EXTRACT TO READ:
□ □ □ □ □ □ □

USDA’s Food Safety and inspection Service failed to explain why it did not consider worker safety in a 2019 rule allowing pork slaughter facilities to increase line speeds, a federal judge in Minnesota ruled Wednesday.

U.S. District Judge Joan Ericksen’s order came on USDA’s motion to dismiss the case, so its immediate impact is simply to allow the lawsuit to proceed on the worker safety claim. However, she appears prepared to rule USDA violated the Administrative Procedure Act, finding the FSIS final rule was “internally inconsistent.”

“America’s pork workers won an important victory with this ruling as our lawsuit moves forward to stop the USDA’s dangerous line speed rule,” United Food and Commercial Workers Union International President Marc Perrone said. “As we confront the coronavirus outbreak, these workers are more important than ever to protecting our food supply chain.”

The North American Meat Institute said it was reviewing the decision but would "reach out with further comment." The Justice Department did not immediately respond to a request for comment. This story will be updated with any reaction.

The lawsuit was brought by UFCW International and three locals of the United Food and Commercial Workers union who represent workers at four swine processing plants in Minnesota, Iowa, Missouri, and Oklahoma.

□ □ □ □ □ □ □

DATA:

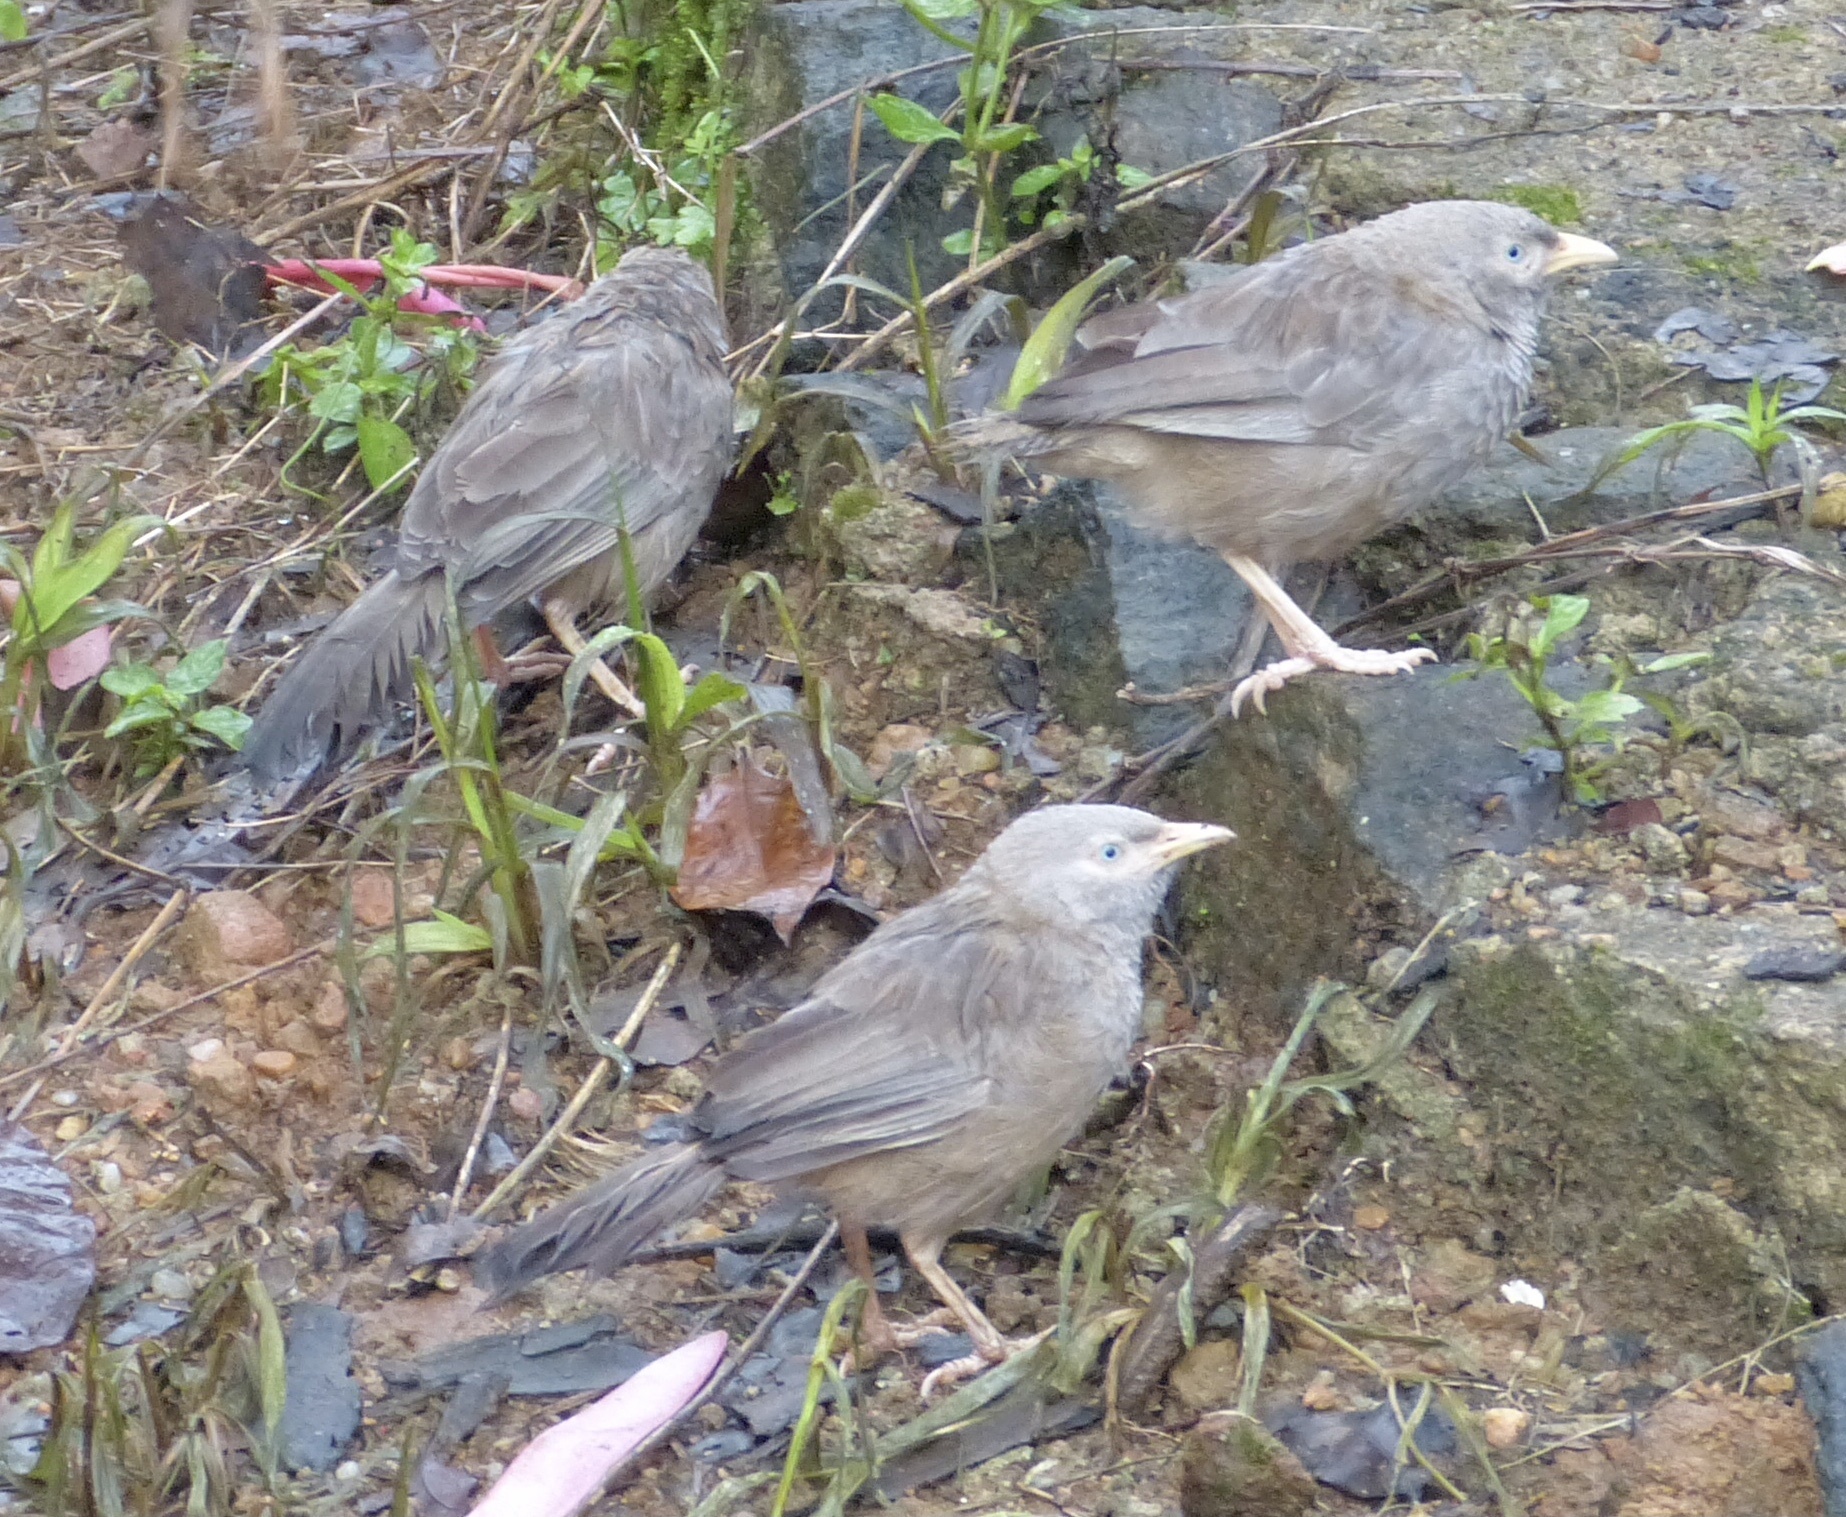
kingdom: Animalia
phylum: Chordata
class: Aves
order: Passeriformes
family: Leiothrichidae
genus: Turdoides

□ □ □ □ □ □ □

Revise the part of the pork line speed article from "The North American" to "with any reaction.", putting "Department of Justice" in place of "Justice Department".

COMPLETED TASK:
The North American Meat Institute said it was reviewing the decision but would "reach out with further comment." The Department of Justice did not immediately respond to a request for comment. This story will be updated with any reaction.